When we can’t turn around and go back, when we have no choice but to go forward into a place where we do not want to be, when we find ourselves in that place and do not want to be there….
One stretch of the Current River has always been problematic for me and for those with me, either because of the weather that day in storm or miserable heat or some other unexpected development. Below Round Spring to Jerktail Landing is that stretch. Few signs of civilization are evident, and that in itself isn’t a problem as long as the trip is going well. The most redeeming feature of the ten miles is the Courthouse Cave with its beautiful large flow stone near the entrance, but that is only a short paddle below Round Spring. Long relatively straight vistas of the river follow with series of shoals that prove that you are in fact descending steeply into an area where the mountains seem to grow taller by the minute and deeper into wilderness. Beyond Jerktail is an equally long stretch to Two Rivers Landing.
My partner on one trip was Tom, a big, good-natured youth with a gentle heart. We had started out the day at the tail of ten canoes, but by the time we reached this stretch we were in the lead of many tired canoers, trying to set a pace that would get us to Jerktail Landing before dark. He had worn flip-flops, against my advice, and had lost one of them when we were collecting the gear from one of the overturned canoes of people in another group along the way, so his tender feet were suffering every time we had to find our way through the shoals and his weight meant that we had to step out of the canoe frequently onto the rocky river bottom.
We had set our take-out for Jerktail Landing, although this was the first time for the new Shannondale Director Jeff Fulk to go to Jerktail. The ten mile bus ride (towing the canoe trailer behind) down the narrow , winding, rutted gravel ridge road down to Jerktail Landing was no fun for him and his two young sons with him. After paddling all day we were all-in when we arrived at the large peninsula rockbar that was Jerktail, and the canoe behind us was just within sight. Our ten canoes were probably stretched out along the river about half a mile. Jerktail itself is more barren and desert-like and larger than any other rockbar on the river, and we had to paddle several hundred yards around the rockbar to reach the Landing. Right away when we reached the Landing, Tom and I were relieved to see the Shannondale bus, but we noticed that no one was standing around it. In fact the Landing appeared to be deserted until we saw some people at a distance standing and pointing toward the river shore.
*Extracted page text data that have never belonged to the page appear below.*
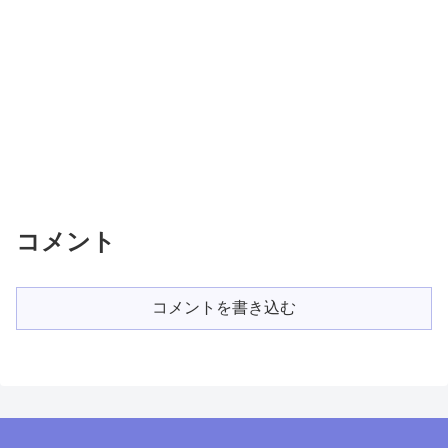
コメント
コメントを書き込む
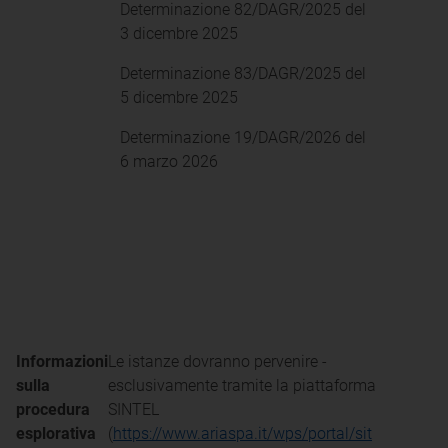
Determinazione 82/DAGR/2025 del
3 dicembre 2025
Determinazione 83/DAGR/2025 del
5 dicembre 2025
Determinazione 19/DAGR/2026 del
6 marzo 2026
Informazioni
Le istanze dovranno pervenire -
sulla
esclusivamente tramite la piattaforma
procedura
SINTEL
esplorativa
(
https://www.ariaspa.it/wps/portal/sit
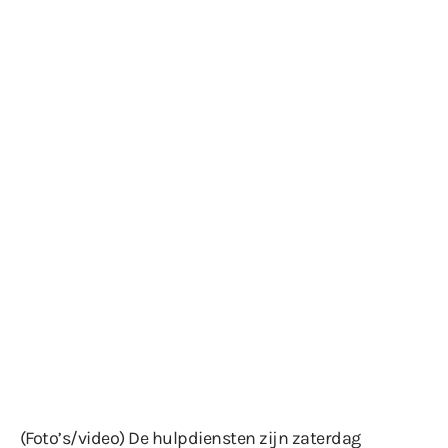
(Foto’s/video) De hulpdiensten zijn zaterdag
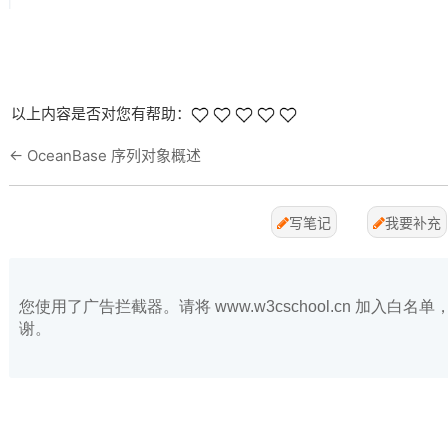
以上内容是否对您有帮助：
←
OceanBase 序列对象概述
写笔记
我要补充
您使用了广告拦截器。请将 www.w3cschool.cn 加入
谢。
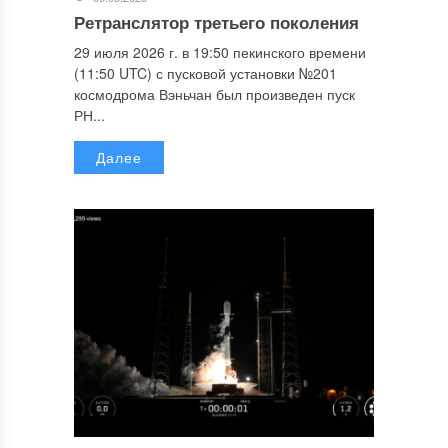
Ретранслятор третьего поколения
29 июля 2026 г. в 19:50 пекинского времени
(11:50 UTC) с пусковой установки №201
космодрома Вэньчан был произведен пуск
РН...
Далее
Then we saw what they were pointing at—the largest diamondback rattlesnake I have ever seen , basking in the sun at the edge of the river in the middle of the landing area. It looked to me like it was big enough to be a python but it was unmistakably a diamondback rattlesnake, something I never expected to see nor hope ever to see again in the Ozarks. We did not approach the Landing but found a calm spot near the opposite bank to wait for the other canoes, wondering what we would do if the rattlesnake did not move.
We waited for a while until the snake decided to move, and it gradually made its way along the shore until well clear of the landing area before Tom and I and all of the rest of the canoes ventured to make our way toward the landing, and before Jeff and his sons left the security of the bus. It had only been a few minutes but, as time goes, it had seemed like hours.
Some years later Jeff told me that he had never made arrangements with another group for taking out canoes at Jerktail Landing. Nor did I ask for it.